I feel lucky. As a critical care physician, I’ve always had a strange relationship with the concept of “luck.” I’m a scientist. I deal in facts and evidence-based best practices. We have protocols, standards, measurements, timelines, diagnosis, prognosis, you get the picture. We act based on the evidence in front of us and our patients would expect nothing less. 

But the night before the Utah Jazz’s Rudy Gobert was confirmed to have COVID-19 — prompting the NBA to suspend its season and setting off the landslide of cancellations and closures that have brought us here — I was on an airplane. Flying home to Toronto from a meeting on a plane with hundreds of other people was the last normal “public outing” for me in a “pre-COVID” world. Reflecting on that now, I feel pretty lucky that my travel didn’t expose me to the virus. 

I’ve been painstakingly, exhaustively careful about how I don and doff my personal protective equipment when I’m on-shift in the ICU. But, I’ll be honest: I still feel pretty lucky I haven’t become ill. 

And, mindful that it’s Doctor’s Day in Canada today, I also feel extremely lucky, especially in the middle of a pandemic, to have such a rewarding career and such incredible, hard-working colleagues.
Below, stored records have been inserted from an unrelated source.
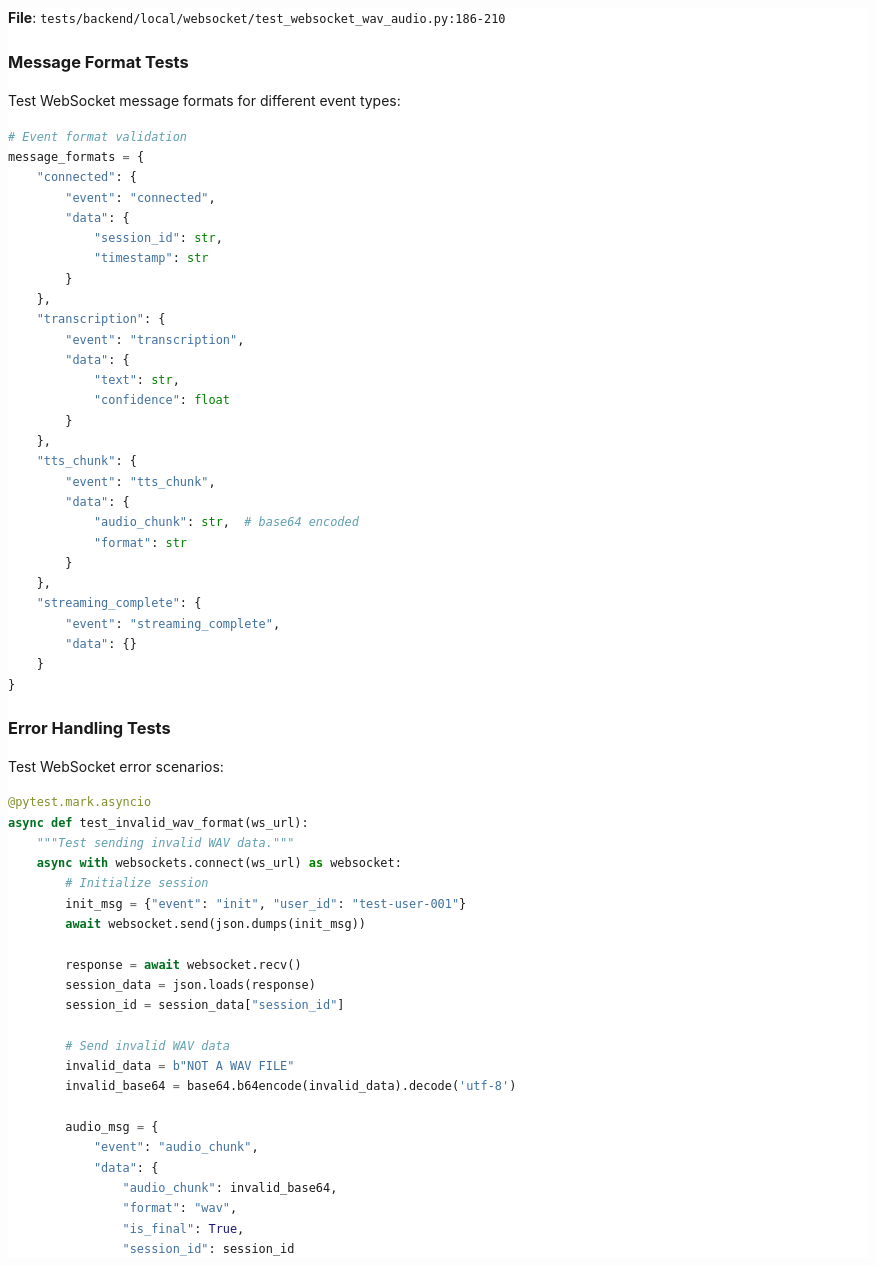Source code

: **File**: `tests/backend/local/websocket/test_websocket_wav_audio.py:186-210`

### Message Format Tests

Test WebSocket message formats for different event types:

```python
# Event format validation
message_formats = {
    "connected": {
        "event": "connected",
        "data": {
            "session_id": str,
            "timestamp": str
        }
    },
    "transcription": {
        "event": "transcription",
        "data": {
            "text": str,
            "confidence": float
        }
    },
    "tts_chunk": {
        "event": "tts_chunk",
        "data": {
            "audio_chunk": str,  # base64 encoded
            "format": str
        }
    },
    "streaming_complete": {
        "event": "streaming_complete",
        "data": {}
    }
}
```

### Error Handling Tests

Test WebSocket error scenarios:

```python
@pytest.mark.asyncio
async def test_invalid_wav_format(ws_url):
    """Test sending invalid WAV data."""
    async with websockets.connect(ws_url) as websocket:
        # Initialize session
        init_msg = {"event": "init", "user_id": "test-user-001"}
        await websocket.send(json.dumps(init_msg))

        response = await websocket.recv()
        session_data = json.loads(response)
        session_id = session_data["session_id"]

        # Send invalid WAV data
        invalid_data = b"NOT A WAV FILE"
        invalid_base64 = base64.b64encode(invalid_data).decode('utf-8')

        audio_msg = {
            "event": "audio_chunk",
            "data": {
                "audio_chunk": invalid_base64,
                "format": "wav",
                "is_final": True,
                "session_id": session_id
```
Here’s what I know — our ICUs in Ontario have not been overwhelmed in the way we had feared. Our supply of PPE seems to be improving. We appear to be coming down off a peak of infections that did not approach the worst-case scenario projections for what could have been. It feels way better. That daily gut-punch of fear when I start a shift is slowly beginning to ease.

Other parts of Canada — New Brunswick, Newfoundland and Labrador, Saskatchewan — have gone days without a new COVID case and are now cautiously lifting some of the restrictions in those provinces. These are optimistic signs.

We also know that our long-term care and retirement homes are facing a mountain of difficulty getting this disease under control. My healthcare colleagues are still very much at risk. If we don’t get this right, we could face another wave of illness that nobody wants to see.

We have to listen to the facts and the expertise of our public health physicians. We need to keep following the rules and hope for some more good luck.

I’m sure you’ve seen the videos circulating of healthcare professionals celebrating the extubation of COVID patients in their hospitals. Many of them have been ventilated for weeks and have come very close to dying. Ask those patients and their families how they feel in that moment of their recovery and I bet “lucky” to be alive would come to mind. We feel it too. These moments are enormously rewarding from our perspective. It’s a fantastic feeling, hence the spontaneous outbursts of dancing that you’ve probably seen on the internet (and, admittedly, some of us are terrible dancers).

As a doctor, my comfort zone will always be in the realm of statistics, vitals, dosages, facts and evidence. That’s medicine. But I know for sure that we can’t control everything that happens inside the hospital or outside of it and I’ll always be open to a little bit of (carefully measured) luck.